Pinky uproots and then usurps all of this, at first becoming Millie’s roommate, then her double, then her doppelganger, and then her deranged “other”. Spacek sinks her mighty teeth into the turn, offering up a portrait of possible malevolence veiled in wide-eyed naiveté unseen before — or since. As usual, we feel bad for Pinky… at least, at first. She seems completely directionless and frighteningly unschooled in the ways of the world. Millie’s maternal instincts trick her into letting this pathetic poltergeist into her poolside apartment lifestyle. Before long, Pinky is stealing her ideas, mining her diary for decisions, and corrupting the proposed order her weekly ingestion of Better Homes and Gardens authorizes.

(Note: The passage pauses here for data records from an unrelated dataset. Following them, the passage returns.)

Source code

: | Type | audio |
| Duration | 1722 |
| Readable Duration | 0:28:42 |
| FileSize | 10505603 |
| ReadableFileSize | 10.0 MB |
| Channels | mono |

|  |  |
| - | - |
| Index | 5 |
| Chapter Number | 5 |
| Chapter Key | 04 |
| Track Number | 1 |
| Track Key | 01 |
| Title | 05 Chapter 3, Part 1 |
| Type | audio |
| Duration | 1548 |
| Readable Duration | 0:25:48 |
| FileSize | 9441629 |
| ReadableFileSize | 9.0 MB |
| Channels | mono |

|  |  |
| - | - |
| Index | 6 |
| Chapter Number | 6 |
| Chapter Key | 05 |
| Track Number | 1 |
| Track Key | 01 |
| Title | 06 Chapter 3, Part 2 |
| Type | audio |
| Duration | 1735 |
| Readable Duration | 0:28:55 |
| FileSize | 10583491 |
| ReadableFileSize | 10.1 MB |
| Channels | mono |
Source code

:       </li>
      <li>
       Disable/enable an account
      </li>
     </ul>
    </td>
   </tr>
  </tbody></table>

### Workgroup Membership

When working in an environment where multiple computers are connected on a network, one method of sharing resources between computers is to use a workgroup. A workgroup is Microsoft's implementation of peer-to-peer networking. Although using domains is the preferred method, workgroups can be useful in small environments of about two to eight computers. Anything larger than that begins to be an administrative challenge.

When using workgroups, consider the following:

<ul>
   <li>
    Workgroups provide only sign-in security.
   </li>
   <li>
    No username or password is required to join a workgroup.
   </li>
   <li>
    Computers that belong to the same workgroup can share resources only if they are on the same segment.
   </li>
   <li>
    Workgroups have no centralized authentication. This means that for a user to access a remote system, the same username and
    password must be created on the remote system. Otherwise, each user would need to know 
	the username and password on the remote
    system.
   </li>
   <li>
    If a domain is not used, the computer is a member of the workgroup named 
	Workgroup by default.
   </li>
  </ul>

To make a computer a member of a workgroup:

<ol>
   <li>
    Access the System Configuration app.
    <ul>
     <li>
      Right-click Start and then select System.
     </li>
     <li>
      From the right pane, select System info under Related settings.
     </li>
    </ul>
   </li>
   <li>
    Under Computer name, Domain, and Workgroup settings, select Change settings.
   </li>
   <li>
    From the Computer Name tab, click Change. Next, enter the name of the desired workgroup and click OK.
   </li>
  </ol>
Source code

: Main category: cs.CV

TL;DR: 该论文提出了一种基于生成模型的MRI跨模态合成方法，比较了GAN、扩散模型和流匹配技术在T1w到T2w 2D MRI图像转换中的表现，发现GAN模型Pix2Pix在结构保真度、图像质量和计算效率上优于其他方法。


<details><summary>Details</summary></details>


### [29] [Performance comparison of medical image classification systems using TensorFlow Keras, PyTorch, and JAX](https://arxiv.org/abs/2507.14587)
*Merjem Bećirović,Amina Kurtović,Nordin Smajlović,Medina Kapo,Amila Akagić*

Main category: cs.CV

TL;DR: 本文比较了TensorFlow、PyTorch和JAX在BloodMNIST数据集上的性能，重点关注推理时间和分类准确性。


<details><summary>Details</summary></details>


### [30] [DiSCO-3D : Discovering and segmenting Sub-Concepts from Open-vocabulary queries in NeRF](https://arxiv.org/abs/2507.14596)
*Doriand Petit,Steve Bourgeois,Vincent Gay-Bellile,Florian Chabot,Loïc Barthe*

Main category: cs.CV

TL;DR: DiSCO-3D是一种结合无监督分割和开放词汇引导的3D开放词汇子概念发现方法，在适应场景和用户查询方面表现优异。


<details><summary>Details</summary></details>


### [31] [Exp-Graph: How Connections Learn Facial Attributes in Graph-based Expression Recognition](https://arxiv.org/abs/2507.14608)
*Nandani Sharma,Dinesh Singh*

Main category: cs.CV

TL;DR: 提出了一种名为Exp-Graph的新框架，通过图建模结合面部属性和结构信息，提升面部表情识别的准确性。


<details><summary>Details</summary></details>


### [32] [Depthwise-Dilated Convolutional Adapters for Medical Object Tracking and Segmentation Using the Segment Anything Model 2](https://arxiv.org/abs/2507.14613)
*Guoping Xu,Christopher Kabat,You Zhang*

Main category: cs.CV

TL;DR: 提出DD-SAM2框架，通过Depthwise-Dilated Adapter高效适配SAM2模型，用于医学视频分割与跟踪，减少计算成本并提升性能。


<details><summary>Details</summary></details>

In 3 Women (1976), Millie may be the dreamer, but Pinky rapidly becomes her worst nightmare. Unapologetic in her theft, the outrageousness of her acts is countermanded perfectly by how Spacek crafts them. Her character is such a cipher, such an unknown quantity, that the inherent skills that the actress brings to every role begin our process of identification. When Pinky starts acting odd, when it looks like she’s more serial killer than silly little girl, we still can’t buy the belief. This is not the Spacek we know, not even the murderous prom queen with her hair matted in hog grue. This is a more calculated and cold persona, one more closely resembling the death denying wistfulness of Badland‘s Holly. As she flirts and propositions, angers and insults, Pinky straddles the border between likable and loathsome. Thanks to Altman, and his choice of star, we never quite learn to hate her. We want to, but somehow just can’t.

3 Women

As an overview of the feminine/feminist aura, as a quantified statement of women’s liberation, rights, and equality, 3 Women is a marvel. It’s a manifestation of Altman’s undying love for his subject, supplanted by performances that argue for something much deeper, something more deceptive. Spacek in particular is so clever in her wide-eyed wickedness, so brazen in her no holds barred appropriation of Duvall’s inner fantasy that the resulting implosion is practically nuclear in its fallout. By the end, when the title characters have come together to form the parts of a whole person, we understand Altman’s overall approach. His argument is simple — no one individual can represent an entire population. It takes many pieces to perfect the puzzle that is a woman, and in the image of Spacek’s scared, stealthy usurper, we get insecurity explored and freshly found confidence exploited.

In a time of EST, of self help and “needing space”, the work that this actress accomplished in the ’70s remains a true testament to where gender was, went, and would be. From Poppy’s helplessness to Carrie’s craven payback, Holly’s overtly romantic notions of the world to Pinky’s sense of entitlement, Spacek spanned the entire psycho-social-sexual experience of the decade, filtering it through her slight frame and fascinating open facade. It would be these and other inherent traits (like her marvelous singing voice) she’d trade on during the latter part of her career, finally earning an Oscar for her work in Coal Miner’s Daughter (1980). But they would also limit her choices, relegating her to an inappropriate symbol. When Peace and Love gave way to cynicism and selfishness, Sissy Spacek was there to put things in perspective. Though the time would change again, she always remained the same — survivor, savant, and starlight.